## start Record excerpts
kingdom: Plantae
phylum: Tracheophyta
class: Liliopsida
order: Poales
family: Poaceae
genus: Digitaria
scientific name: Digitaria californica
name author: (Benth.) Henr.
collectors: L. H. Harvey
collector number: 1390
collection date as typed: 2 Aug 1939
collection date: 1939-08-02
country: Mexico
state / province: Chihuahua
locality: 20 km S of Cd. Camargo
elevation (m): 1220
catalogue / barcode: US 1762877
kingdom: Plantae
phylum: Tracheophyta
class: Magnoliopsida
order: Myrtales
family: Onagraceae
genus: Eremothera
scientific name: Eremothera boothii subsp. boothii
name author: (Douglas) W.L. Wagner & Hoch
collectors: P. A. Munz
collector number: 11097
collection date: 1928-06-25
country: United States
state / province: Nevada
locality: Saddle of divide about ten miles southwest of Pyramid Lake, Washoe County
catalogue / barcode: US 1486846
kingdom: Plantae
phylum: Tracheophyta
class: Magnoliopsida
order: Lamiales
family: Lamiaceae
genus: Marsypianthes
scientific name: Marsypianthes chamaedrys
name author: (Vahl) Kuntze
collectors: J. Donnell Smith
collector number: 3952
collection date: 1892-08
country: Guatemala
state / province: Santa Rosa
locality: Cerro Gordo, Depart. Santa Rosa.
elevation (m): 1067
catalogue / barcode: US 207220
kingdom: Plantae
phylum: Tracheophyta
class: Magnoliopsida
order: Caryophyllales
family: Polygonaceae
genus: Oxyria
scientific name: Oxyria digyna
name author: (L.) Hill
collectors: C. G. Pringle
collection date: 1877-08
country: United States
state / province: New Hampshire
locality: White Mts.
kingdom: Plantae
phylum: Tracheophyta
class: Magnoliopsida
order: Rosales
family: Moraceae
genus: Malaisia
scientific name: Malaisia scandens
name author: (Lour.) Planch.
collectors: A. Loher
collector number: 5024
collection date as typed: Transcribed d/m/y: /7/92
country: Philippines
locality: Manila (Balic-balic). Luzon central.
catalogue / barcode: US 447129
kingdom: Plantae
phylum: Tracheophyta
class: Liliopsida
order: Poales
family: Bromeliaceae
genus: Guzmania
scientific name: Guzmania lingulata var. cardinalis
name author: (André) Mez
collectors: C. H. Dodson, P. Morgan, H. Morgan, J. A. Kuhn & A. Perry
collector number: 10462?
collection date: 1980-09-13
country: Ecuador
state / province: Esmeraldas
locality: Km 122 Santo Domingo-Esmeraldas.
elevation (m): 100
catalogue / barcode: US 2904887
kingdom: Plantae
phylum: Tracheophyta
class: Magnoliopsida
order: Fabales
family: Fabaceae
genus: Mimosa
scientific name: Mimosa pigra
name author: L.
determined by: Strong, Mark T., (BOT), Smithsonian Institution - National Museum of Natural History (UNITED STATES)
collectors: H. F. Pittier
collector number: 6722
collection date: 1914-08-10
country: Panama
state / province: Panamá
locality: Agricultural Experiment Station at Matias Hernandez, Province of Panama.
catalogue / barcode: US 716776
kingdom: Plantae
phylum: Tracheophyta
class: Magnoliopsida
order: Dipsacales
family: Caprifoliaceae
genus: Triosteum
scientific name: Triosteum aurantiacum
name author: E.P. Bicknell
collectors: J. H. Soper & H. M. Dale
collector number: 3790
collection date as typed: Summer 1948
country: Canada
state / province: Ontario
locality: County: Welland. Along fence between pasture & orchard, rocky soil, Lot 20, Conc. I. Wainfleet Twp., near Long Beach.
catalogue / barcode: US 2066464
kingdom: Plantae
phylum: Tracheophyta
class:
## end Record excerpts
Directive
Which lines of the listing above contain the word "number"? List every such line in full.

The answer
collector number: 1390
collector number: 11097
collector number: 3952
collector number: 5024
collector number: 10462?
collector number: 6722
collector number: 3790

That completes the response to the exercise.